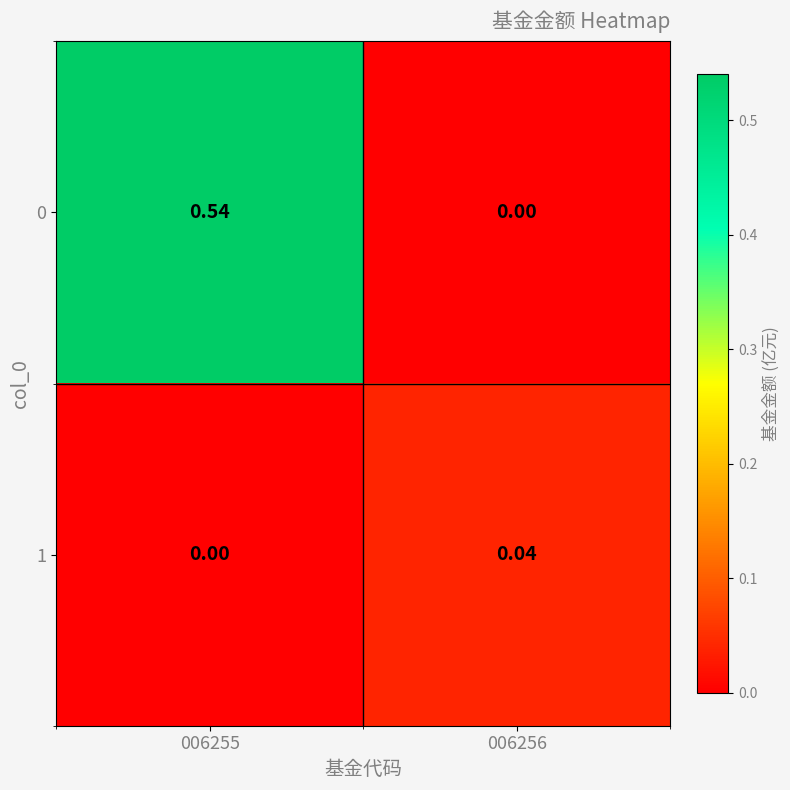

Is the value of 1 at 006256 greater than the value of 0 at 006255?

No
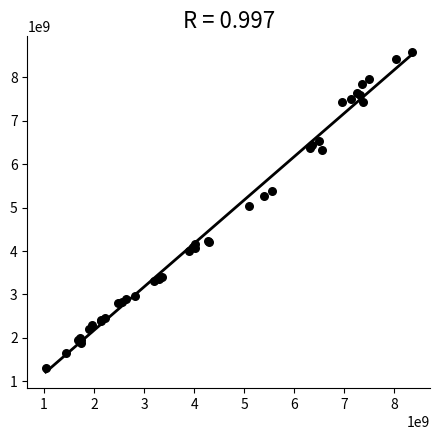

What Y value in the scatter plot is closest to 4936916785?

5034992600.0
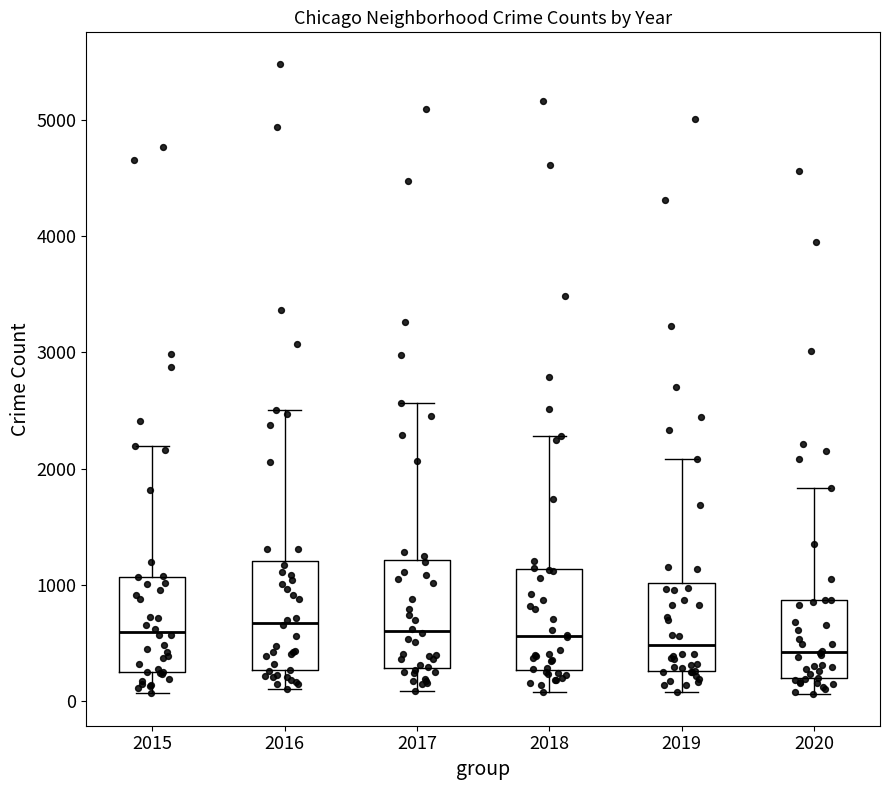

Where does the median line of the box at x = 2017 sit on the y-axis? The values are not printed on the chart, so give them approximately, as read against the axis.

600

Work to be completed :: Revise all of the data above by replacing "closest" with "nearest" and leaving everything else unchanged. Give back only the text without the pictures.

Your solution ::
Is the value of 1 at 006256 greater than the value of 0 at 006255?

No

What Y value in the scatter plot is nearest to 4936916785?

5034992600.0

Where does the median line of the box at x = 2017 sit on the y-axis? The values are not printed on the chart, so give them approximately, as read against the axis.

600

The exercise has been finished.